### 課題
事故の記事のうち「事故調査の結果、最終的に火元」から「燃えており、機体は全焼した。」までをすべて、「ゴーグル」を「マスク」に差し替えて書き写すこと。

### ページ抜粋
============================================================
事故詳細

(事故No,19830602a)

 1983年6月2日 午後7時20分頃、アメリカ・テキサス州ダラス発カナダ・オンタリオ州トロント経由モントリオール行きエアカナダ797便DC-9-32(C-FTLU)が、機内火災のためケンタッキー州コビントン(COVINGTON)のシンシナティー空港に緊急着陸したが、停止後に激しく炎上した。
 この事故で乗員5名、乗客41名、計46名のうち乗客23名が死亡した。その他3名が重傷、13名軽傷、7名は怪我もなく無事であった。
 事故機は午後7時3分頃、高度33000フィートを飛行中に客室乗務員がラバトリーの火災を発見し、運航乗務員は、ATCに緊急事態を宣言するとともに緊急降下し、シンシナティー国際空港に向かった。事故機は午後7時20分頃同空港のRWY 27Lに着陸して停止し、約60〜90秒後に非常口が開かれたが、機内は炎に包まれ、23名の乗客が逃げ遅れ焼死した。
 事故調査の結果、最終的に火元は特定できなかったが、事故の経緯が明らかになった。煙が発生する約11分前の午後6時51分頃に後部ラバトリーのサーキットブレーカーが作動し、約8分前の午後6時54分頃に機長がサーキットブレーカーを元に戻し、それとほぼ時を同じくして後部客室で異臭が漂い出した。午後7時3分頃、後部ラバトリーに煙が充満し出したのを発見した客室乗務員が、二酸化炭素ボトルを使用し初期消火にあたったが不調に終わった。その際、客室乗務員はラバトリーの壁の継ぎ目から黒煙が噴き出すのを目撃した。連絡を受けた副操縦士が、現場を確認するために客室に向かった際には、後部ラバトリー付近はゴーグルをコックピットに取りに戻らなければならない程の状態になっており、副操縦士は、現場確認後コックピットに戻った午後7時7分頃、緊急降下の開始を機長に進言した。事故機はメーデーを発信し、非常事態を宣言するとともに緊急降下を開始し、午後7時10分には緊急着陸のためにシンシナティー空港と交信し始めた。降下の間に煙は客室全体を覆うようになり、着陸後、機内に消防隊が踏み込んだ時には、消し止めることが出来ない程に燃えており、機体は全焼した。
============================================================
### データ抜粋
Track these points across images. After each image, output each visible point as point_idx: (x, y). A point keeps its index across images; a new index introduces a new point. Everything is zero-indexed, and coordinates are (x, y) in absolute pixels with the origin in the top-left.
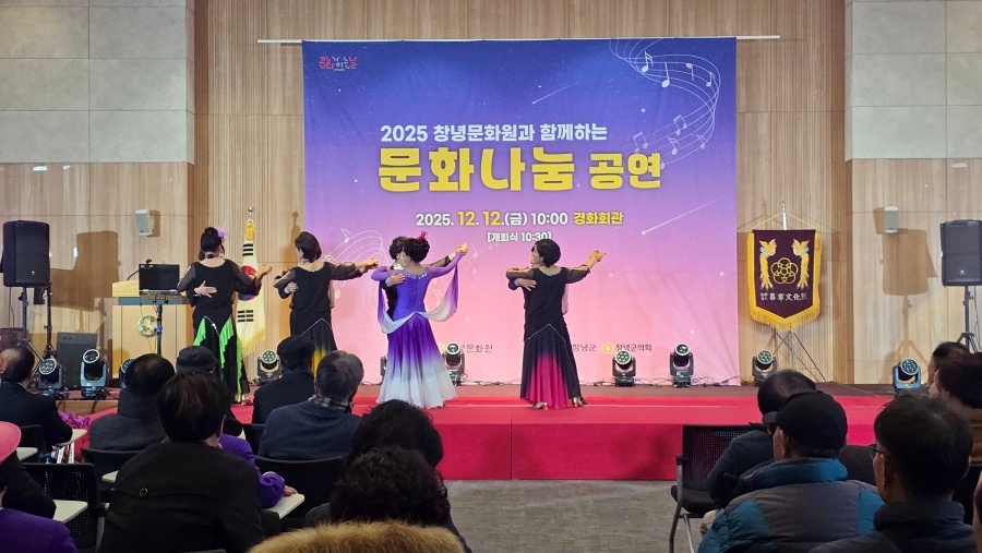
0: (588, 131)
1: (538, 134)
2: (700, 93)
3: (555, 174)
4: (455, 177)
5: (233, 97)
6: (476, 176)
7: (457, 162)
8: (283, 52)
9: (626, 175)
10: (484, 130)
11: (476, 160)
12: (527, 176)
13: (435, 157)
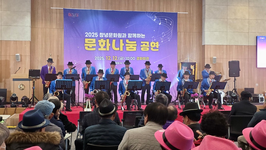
0: (140, 36)
3: (132, 47)
4: (105, 47)
6: (111, 47)
7: (106, 43)
8: (57, 11)
9: (150, 47)
10: (113, 35)
11: (111, 42)
12: (124, 47)
13: (100, 41)
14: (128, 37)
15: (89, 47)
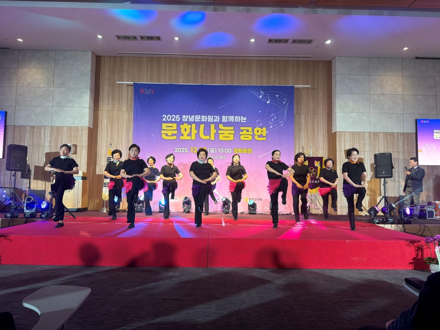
0: (239, 119)
1: (221, 119)
2: (281, 106)
3: (227, 134)
4: (190, 134)
5: (108, 104)
6: (198, 134)
7: (191, 129)
8: (128, 88)
9: (253, 135)
10: (201, 118)
11: (198, 128)
12: (217, 135)
13: (183, 127)
14: (223, 121)
15: (167, 135)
============================================================
### 課題の解答
事故調査の結果、最終的に火元は特定できなかったが、事故の経緯が明らかになった。煙が発生する約11分前の午後6時51分頃に後部ラバトリーのサーキットブレーカーが作動し、約8分前の午後6時54分頃に機長がサーキットブレーカーを元に戻し、それとほぼ時を同じくして後部客室で異臭が漂い出した。午後7時3分頃、後部ラバトリーに煙が充満し出したのを発見した客室乗務員が、二酸化炭素ボトルを使用し初期消火にあたったが不調に終わった。その際、客室乗務員はラバトリーの壁の継ぎ目から黒煙が噴き出すのを目撃した。連絡を受けた副操縦士が、現場を確認するために客室に向かった際には、後部ラバトリー付近はマスクをコックピットに取りに戻らなければならない程の状態になっており、副操縦士は、現場確認後コックピットに戻った午後7時7分頃、緊急降下の開始を機長に進言した。事故機はメーデーを発信し、非常事態を宣言するとともに緊急降下を開始し、午後7時10分には緊急着陸のためにシンシナティー空港と交信し始めた。降下の間に煙は客室全体を覆うようになり、着陸後、機内に消防隊が踏み込んだ時には、消し止めることが出来ない程に燃えており、機体は全焼した。